Hal tersebut disampaikan Pimpinan Program Institusi Penerima Wajib Lapor (IPWL) Rehabilitasi Sosial Kementerian Sosial RI Yayasan Pintu Hijrah Wilayah Aceh Barat Daya Suprianto, S. Sos, Senin (22/03/2021).
Masyarakat datang berencana ingin mengantarkan anggota keluarganya untuk mengikuti program Rehabilitasi Napza karena sudah menjadi pecandu, tetapi tidak jadi karena terkendala dengan biaya.
“Padahal biaya rehabilitasi di pintu hijrah wilayah Abdya sangatlah rendah hanya Rp.1.950.000 per bulan. Dan biaya itu digunakan sepenuhnya untuk kebutuhan klien seperti makan, snack, perlengkapan mandi dan kebutuhan lainnya,” kata Anto.

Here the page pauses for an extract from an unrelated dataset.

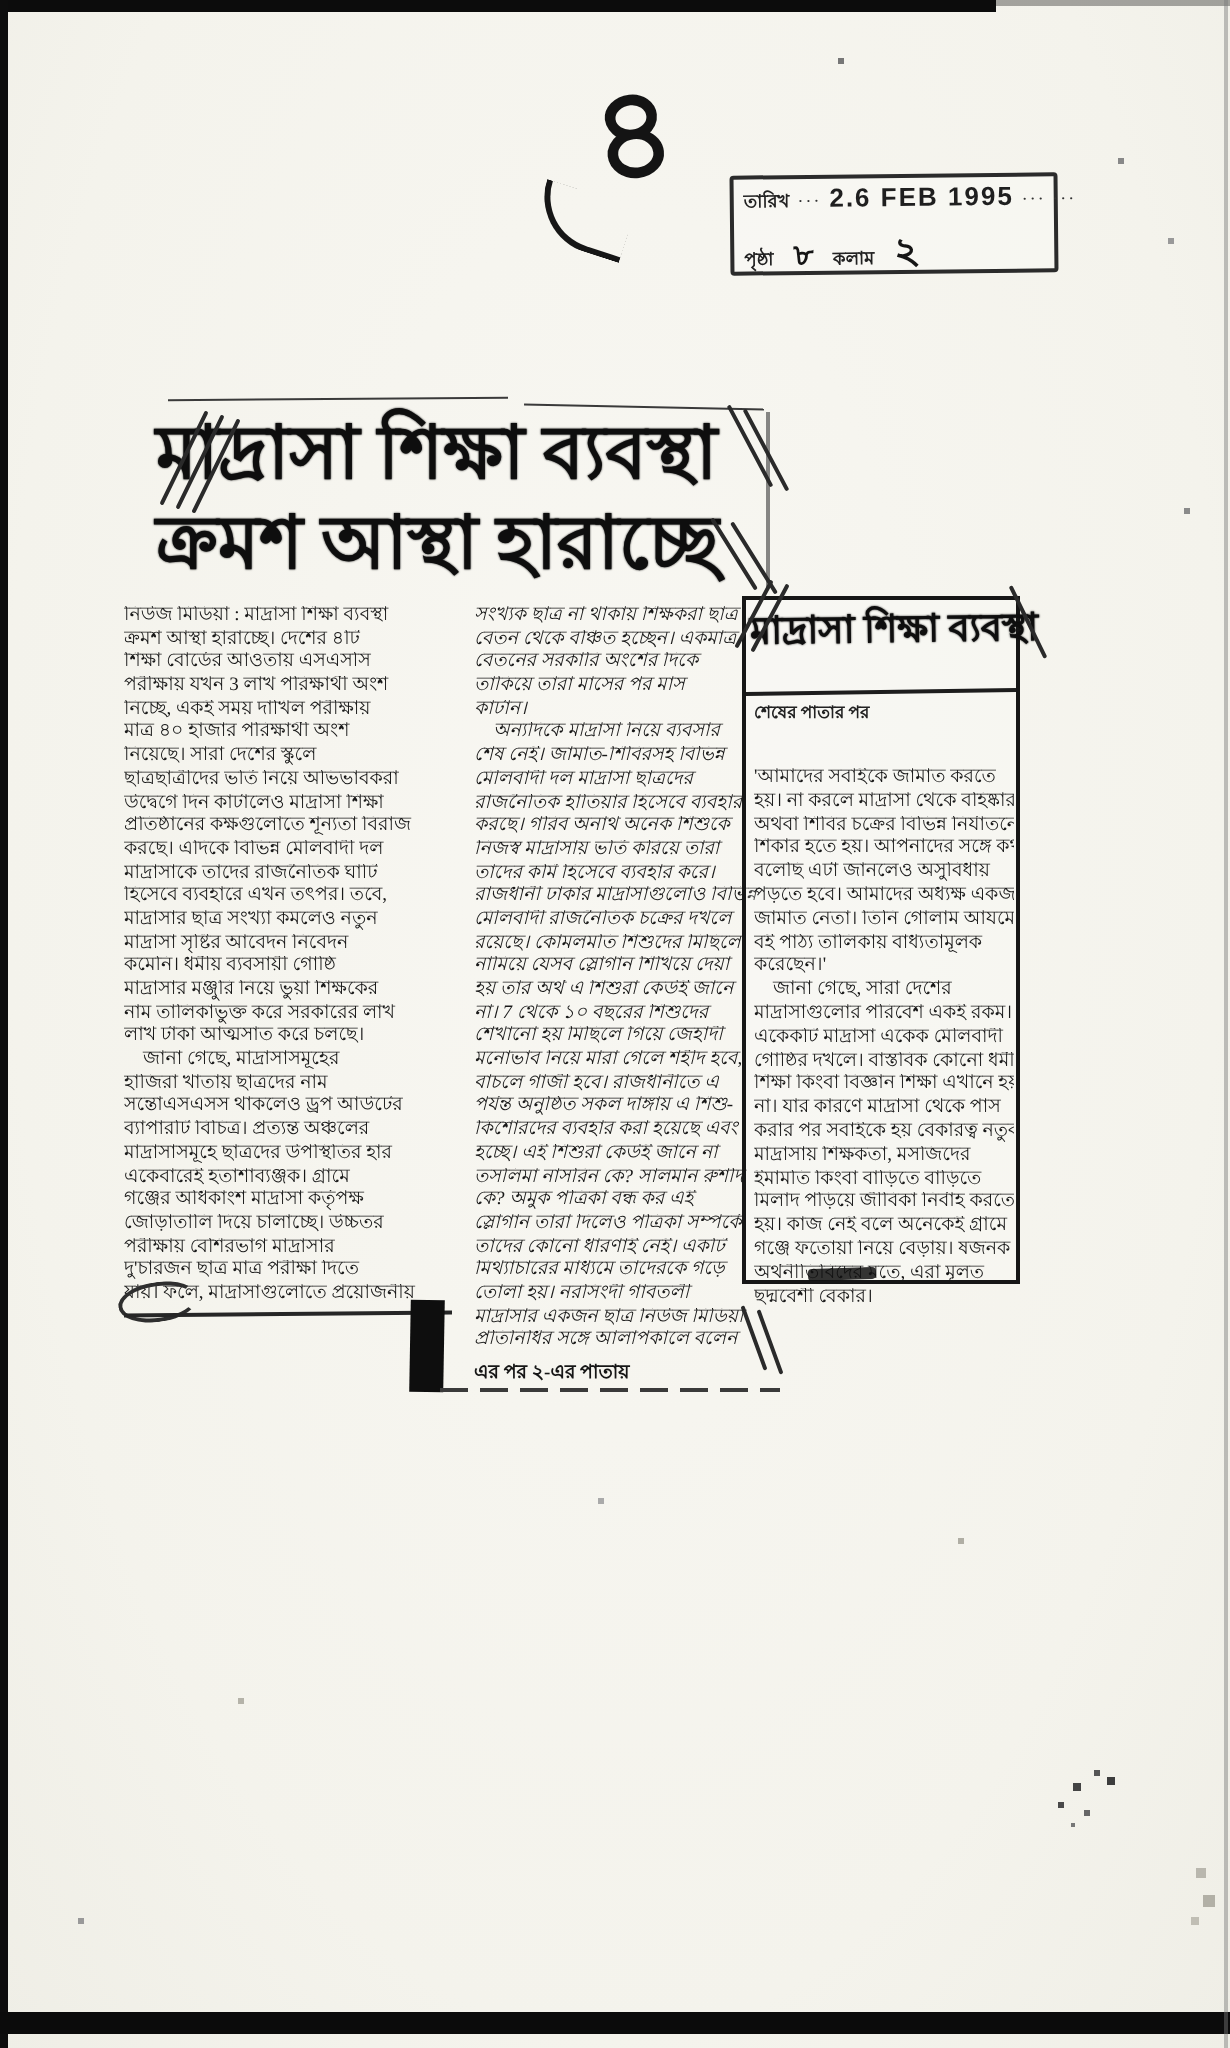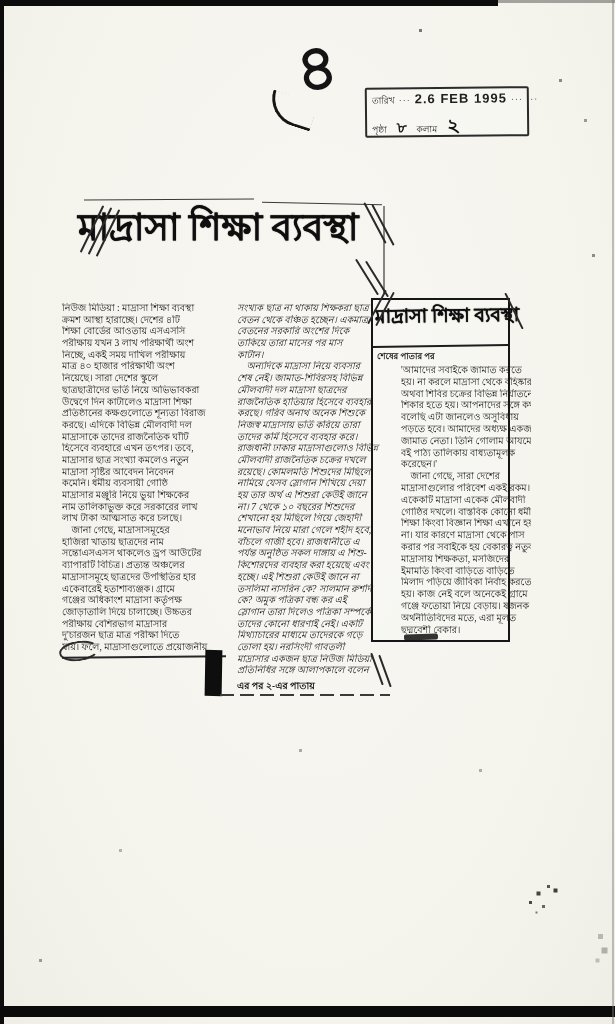"তারিখ" .stamp-label { font-weight: none -> bold }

Anto mengungkapkan, kalau dilihat dari angka biaya hidup yang harus ditanggung oleh keluarga tergolong sangat murah jika dibandingkan dengan biaya hidup klien di Banda Aceh, namun apa hendak dikata keluarga klien yang datang menyatakan sangat tidak mampu untuk membiayai nya.
“Karena persoalan biaya tersebut akhirnya mereka lebih memilih anggota keluarganya dibiarkan menjadi pecandu aktif,” ungkapnya.
Lanjut Suprianto, kami berharap agar Pemerintah Kabupaten Abdya ikut berperan aktif dalam penyelesaian masalah tersebut. Tentunya dengan mencari solusi berbaik demi menyelamatkan generasi Abdya dari kungkungan barang haram tersebut, miris sangat rasanya ketika kita melihat fenoma sosial generasi muda Abdya.
Ternyata narkotika tidak hanya menyasar orang kaya tetapi juga telah menyasar keluarga tidak mampu, jika ini terus dibiarkan maka dikhawatirkan angka kriminal akan meningkat pula mengingat pecandu yang ingin memenuhi hasrat mengunakan Narkotika terkadang nekat melakukan apapun juga.
“Kita sangat berharap kerjasama berbagai pihak, Baik Forkopimkab Abdya, BNK dan lembaga lainnya untuk segera membahas persoalan ini demi menyelamatkan generasi kita,” pungkas Suprianto.